Fragmento del texto>
"""

“Porque yo reconozco mis rebeliones, Y mi pecado está siempre delante de mí. Contra ti, contra ti solo he pecado, Y he hecho lo malo delante de tus ojos… Esconde tu rostro de mis pecados, Y borra todas mis maldades. Crea en mí, oh Dios, un corazón limpio, Y renueva un espíritu recto dentro de mí… Entonces enseñaré a los transgresores tus caminos, Y los pecadores se convertirán a ti… Al corazón contrito y humillado no despreciarás tú, oh Dios” (Salmo 51: 3,4, 9,13 y 17)
“Si confesamos nuestros pecados, él es fiel y justo para perdonar nuestros pecados, y limpiarnos de toda maldad” (1 Juan 1:9)
Como venimos observando, el caso de David y el del pueblo Israelita en tiempos de Esdras, ejemplifican la verdad bíblica de que, quienes arrepentidos confiesan su pecado, y se apartan, alcanzan la misericordia de Dios.

"""

Actividades propuestas>
A) Responde con datos del fragmento sobre la confesión del pecado:
(i) ¿Qué pide el salmista que Dios cree en él?
(ii) Según 1 Juan 1:9, ¿qué hace Dios si confesamos nuestros pecados?
(iii) ¿Qué dos casos se presentan como ejemplo de esa verdad bíblica?
B) Enumera todos los verbos en imperativo que el salmista dirige a Dios en el fragmento sobre la confesión del pecado.
C) Retoma el fragmento sobre la confesión del pecado y continúalo a partir de su última oración.
Las entradas no guardan relación con el fragmento sobre la confesión del pecado.

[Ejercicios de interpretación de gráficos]
"""

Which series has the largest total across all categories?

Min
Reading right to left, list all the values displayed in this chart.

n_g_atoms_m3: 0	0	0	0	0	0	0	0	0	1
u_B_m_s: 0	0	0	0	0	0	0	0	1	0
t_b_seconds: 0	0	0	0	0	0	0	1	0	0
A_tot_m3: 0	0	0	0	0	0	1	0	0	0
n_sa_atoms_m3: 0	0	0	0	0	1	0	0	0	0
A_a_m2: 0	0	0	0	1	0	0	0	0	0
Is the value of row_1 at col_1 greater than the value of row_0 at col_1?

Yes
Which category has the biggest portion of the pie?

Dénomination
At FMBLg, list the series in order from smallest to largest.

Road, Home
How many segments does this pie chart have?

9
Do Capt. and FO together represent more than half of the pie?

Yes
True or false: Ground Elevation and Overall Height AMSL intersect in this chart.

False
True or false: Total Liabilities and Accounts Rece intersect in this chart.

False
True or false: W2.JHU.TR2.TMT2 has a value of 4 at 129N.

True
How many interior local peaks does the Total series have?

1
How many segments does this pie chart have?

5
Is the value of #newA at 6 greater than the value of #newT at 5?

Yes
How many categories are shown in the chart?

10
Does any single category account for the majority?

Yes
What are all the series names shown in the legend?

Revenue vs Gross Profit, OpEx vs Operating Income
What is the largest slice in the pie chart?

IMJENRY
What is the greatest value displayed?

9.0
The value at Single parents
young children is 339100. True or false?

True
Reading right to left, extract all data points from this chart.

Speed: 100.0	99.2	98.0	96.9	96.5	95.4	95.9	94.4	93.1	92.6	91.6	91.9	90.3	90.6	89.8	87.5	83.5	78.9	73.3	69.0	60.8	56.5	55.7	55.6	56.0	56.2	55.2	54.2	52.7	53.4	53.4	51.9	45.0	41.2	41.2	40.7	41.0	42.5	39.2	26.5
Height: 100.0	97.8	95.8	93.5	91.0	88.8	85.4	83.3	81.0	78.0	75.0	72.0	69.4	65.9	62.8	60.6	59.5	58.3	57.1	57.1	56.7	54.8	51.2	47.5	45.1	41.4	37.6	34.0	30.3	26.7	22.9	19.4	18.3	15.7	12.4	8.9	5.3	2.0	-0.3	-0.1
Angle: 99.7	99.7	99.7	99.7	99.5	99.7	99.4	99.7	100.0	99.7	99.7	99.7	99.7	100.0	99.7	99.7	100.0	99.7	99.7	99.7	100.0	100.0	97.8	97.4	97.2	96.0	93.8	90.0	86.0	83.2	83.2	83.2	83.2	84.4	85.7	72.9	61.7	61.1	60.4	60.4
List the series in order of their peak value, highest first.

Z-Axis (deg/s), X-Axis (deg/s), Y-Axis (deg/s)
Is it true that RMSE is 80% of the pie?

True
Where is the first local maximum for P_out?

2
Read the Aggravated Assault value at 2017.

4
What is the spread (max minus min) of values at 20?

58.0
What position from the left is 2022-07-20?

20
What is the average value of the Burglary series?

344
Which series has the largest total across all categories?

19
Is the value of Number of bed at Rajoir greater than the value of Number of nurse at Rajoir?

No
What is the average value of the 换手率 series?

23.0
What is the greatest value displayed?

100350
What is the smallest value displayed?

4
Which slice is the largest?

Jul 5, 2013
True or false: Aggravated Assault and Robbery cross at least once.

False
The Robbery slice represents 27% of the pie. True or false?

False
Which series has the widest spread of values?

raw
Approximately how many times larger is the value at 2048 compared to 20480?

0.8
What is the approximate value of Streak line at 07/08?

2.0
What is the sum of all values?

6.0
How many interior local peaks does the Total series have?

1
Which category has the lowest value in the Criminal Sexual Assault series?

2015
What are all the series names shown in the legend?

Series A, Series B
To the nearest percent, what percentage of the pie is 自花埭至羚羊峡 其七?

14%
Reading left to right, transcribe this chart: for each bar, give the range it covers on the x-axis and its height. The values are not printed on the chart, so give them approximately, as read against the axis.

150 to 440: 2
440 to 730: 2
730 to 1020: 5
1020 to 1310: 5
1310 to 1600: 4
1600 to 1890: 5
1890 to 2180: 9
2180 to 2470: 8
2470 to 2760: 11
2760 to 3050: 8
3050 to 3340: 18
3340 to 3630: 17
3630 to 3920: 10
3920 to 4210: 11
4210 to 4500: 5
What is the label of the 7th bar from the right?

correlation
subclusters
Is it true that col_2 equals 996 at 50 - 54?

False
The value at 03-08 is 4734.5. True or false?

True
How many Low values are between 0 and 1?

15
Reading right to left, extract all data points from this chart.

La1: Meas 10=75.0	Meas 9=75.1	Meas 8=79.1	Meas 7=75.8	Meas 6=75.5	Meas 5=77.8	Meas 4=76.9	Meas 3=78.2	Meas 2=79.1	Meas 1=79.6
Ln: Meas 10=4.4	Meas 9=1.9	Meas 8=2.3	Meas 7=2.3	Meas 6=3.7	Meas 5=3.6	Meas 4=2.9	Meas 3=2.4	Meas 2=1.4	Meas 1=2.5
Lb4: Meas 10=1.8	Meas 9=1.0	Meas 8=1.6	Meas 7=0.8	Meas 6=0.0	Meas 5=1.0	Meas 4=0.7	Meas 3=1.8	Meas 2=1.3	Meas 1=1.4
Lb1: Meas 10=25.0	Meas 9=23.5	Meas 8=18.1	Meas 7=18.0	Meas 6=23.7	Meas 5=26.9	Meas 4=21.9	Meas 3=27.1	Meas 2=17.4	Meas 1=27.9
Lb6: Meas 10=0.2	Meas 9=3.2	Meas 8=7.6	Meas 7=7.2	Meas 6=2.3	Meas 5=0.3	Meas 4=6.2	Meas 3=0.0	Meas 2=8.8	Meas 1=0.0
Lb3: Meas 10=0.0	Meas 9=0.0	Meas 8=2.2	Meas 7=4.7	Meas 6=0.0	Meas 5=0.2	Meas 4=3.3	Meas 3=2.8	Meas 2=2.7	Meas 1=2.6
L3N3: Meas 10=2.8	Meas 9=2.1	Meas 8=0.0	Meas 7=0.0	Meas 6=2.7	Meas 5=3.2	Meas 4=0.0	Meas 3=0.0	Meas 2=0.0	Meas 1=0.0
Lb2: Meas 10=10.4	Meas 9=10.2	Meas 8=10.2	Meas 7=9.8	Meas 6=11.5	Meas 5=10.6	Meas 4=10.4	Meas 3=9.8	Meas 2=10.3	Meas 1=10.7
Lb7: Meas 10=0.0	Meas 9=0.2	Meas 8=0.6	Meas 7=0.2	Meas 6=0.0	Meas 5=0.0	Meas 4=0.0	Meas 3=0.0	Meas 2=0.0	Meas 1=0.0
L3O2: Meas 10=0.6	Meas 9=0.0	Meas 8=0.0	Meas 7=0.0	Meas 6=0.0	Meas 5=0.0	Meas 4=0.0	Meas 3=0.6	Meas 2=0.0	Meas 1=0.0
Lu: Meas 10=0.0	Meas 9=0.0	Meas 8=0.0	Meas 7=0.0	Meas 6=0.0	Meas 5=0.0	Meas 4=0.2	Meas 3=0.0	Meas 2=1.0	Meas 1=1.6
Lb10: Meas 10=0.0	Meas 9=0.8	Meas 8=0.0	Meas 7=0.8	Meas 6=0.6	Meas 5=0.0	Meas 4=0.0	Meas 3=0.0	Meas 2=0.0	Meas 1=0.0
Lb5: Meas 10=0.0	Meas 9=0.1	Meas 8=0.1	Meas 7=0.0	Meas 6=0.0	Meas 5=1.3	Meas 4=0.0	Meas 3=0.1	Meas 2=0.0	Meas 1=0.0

"""

Soluciones>
A)
(i) Un corazón limpio.
(ii) Es fiel y justo para perdonar nuestros pecados y limpiarnos de toda maldad.
(iii) El de David y el del pueblo Israelita en tiempos de Esdras.

B) Esconde, borra, crea, renueva

C)
En el caso del pueblo de Israel, el apartarse del mal, no fue solo una disposición de corazón, sino un hecho real, pues despidieron a las mujeres extranjeras incluso con sus niños. En el incidente de David, también, solo que, como no siempre el arrepentimiento puede deshacer las consecuencias del pecado, David, arrepentido y humillado bajo la mano de Dios, confesó su falta apartándose de corazón del horror de lo que había hecho, y de esa manera, alcanzó misericordia.
Esto es lo que tiene que hacer quien haya pecado, cuando tome conciencia de que le ha fallado al Señor: reconocerlo, confesarlo, humillarse y apartarse de ese mal.
Lo que se debe considerar al pecar, es lo que encierra la expresión: «él que lo confiesa y se aparta».
Pues, en el caso de David, u otros similares, cuando no se pueden revertir las consecuencias de lo cometido, la forma de apartarse, es reconocer que lo que se hizo es pecado y abandonarlo como conducta. Pues, el arrepentimiento que Dios espera, no consiste en cambiar lo acontecido, sino en volverse de corazón a él, quien evaluará las cosas y lo perdonará, en virtud del sacrificio de su hijo, Jesucristo.